I would definitely agree that the setup is more important, and that is something that should be checked first.

I still wouldn't dissuade the OP from trying different strings though (And I'm not saying anybody else is, I'm just clarifying that the two aren't necessarily mutually exclusive.)

If the guitar needs a proper setup, then yes changing strings won't help--but it could be setup properly, and it really is the strings that is causing the problem.

I've had times where I changed to a different type of string and found they made a world of difference in how my guitar felt to play.

So first--check the setup-if you don't know how to do this--get it to someone who does.
Second-whether it needs a set up or not--after the setup feel free to try different strings--although be aware if you change string gauges that could affect the set up-primarily the intonation.

As for strings?
If you can find Admas phosphor Bronze--try them--well worth it--great sounding strings, and I love the way they feel.


----------



## mrmatt1972 (Apr 3, 2008)

I can't say enough about DR coated strings for acoustic. I use 12s and they feel and sound really nice.


----------



## Greg Ellis (Oct 1, 2007)

I can't help wondering what strings are on all the Art & Lutherie guitars I've played in the shops. Those feel great.


----------



## zontar (Oct 25, 2007)

Greg Ellis said:


> I can't help wondering what strings are on all the Art & Lutherie guitars I've played in the shops. Those feel great.


Godin Strings

Oddly enough, it's the same as on Simon & Patricks, and the other steel string acoustic brands.
The other Godin brands also have their own special strings.


----------



## Mooh (Mar 7, 2007)

Godin strings are made by D'Addario, according to a guy at L&M, and they certainly feel like it.

Peace, Mooh.


----------



## Greg Ellis (Oct 1, 2007)

Mooh said:


> Godin strings are made by D'Addario, according to a guy at L&M, and they certainly feel like it.
> 
> Peace, Mooh.


I don't know whether to laugh or cry. They match the D'Addarios exactly - sizes, "enviro-firendly" packaging, etc.

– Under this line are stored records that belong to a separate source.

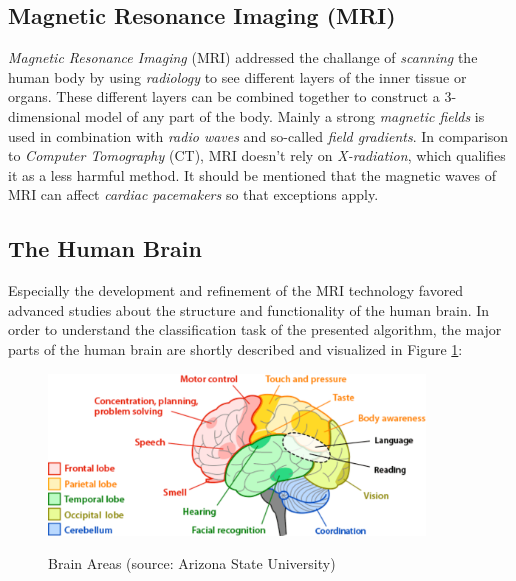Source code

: \documentclass[twoside,11pt]{article}
\begin{document}
\subsection{Magnetic Resonance Imaging (MRI)}
\textit{Magnetic Resonance Imaging} (MRI) addressed the challange of 
\textit{scanning} the human body by using \textit{radiology}  to see different layers of the inner tissue or organs. These different layers can be combined together to construct a 3-dimensional model of any part of the body. Mainly a strong  \textit{magnetic fields} is used in combination with \textit{radio waves}  and so-called \textit{field gradients}.
In comparison to \textit{Computer Tomography} (CT), MRI doesn't rely on \textit{X-radiation}, which qualifies it as a less harmful method. It should be mentioned that the magnetic waves of MRI can affect \textit{cardiac pacemakers} so that exceptions apply. \citep{edelman1993magnetic}

\subsection{The Human Brain}
Especially the development and refinement of the MRI technology favored advanced studies about the structure and functionality of the human brain. In order to understand the classification task of the presented algorithm, the major parts of the human brain are shortly described and visualized in Figure \ref{fig:brain}:
\begin{figure}
	\centering
	\includegraphics[width=10cm]{brain-areas}
	\label{fig:brain}
	\caption{Brain Areas (source: Arizona State University)}
\end{figure}%
\end{document}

Maybe the trick is to let a bunch of strangers spend their Saturdays playing Smoke on the Water on my guitar for six or eight months to "break it in". ; )


----------



## zontar (Oct 25, 2007)

Greg Ellis said:


> I don't know whether to laugh or cry. They match the D'Addarios exactly - sizes, "enviro-firendly" packaging, etc.
> 
> Maybe the trick is to let a bunch of strangers spend their Saturdays playing Smoke on the Water on my guitar for six or eight months to "break it in". ; )


Well, if I'm in the neighbourhood, I'll drop in.

D'Addario made eh?


----------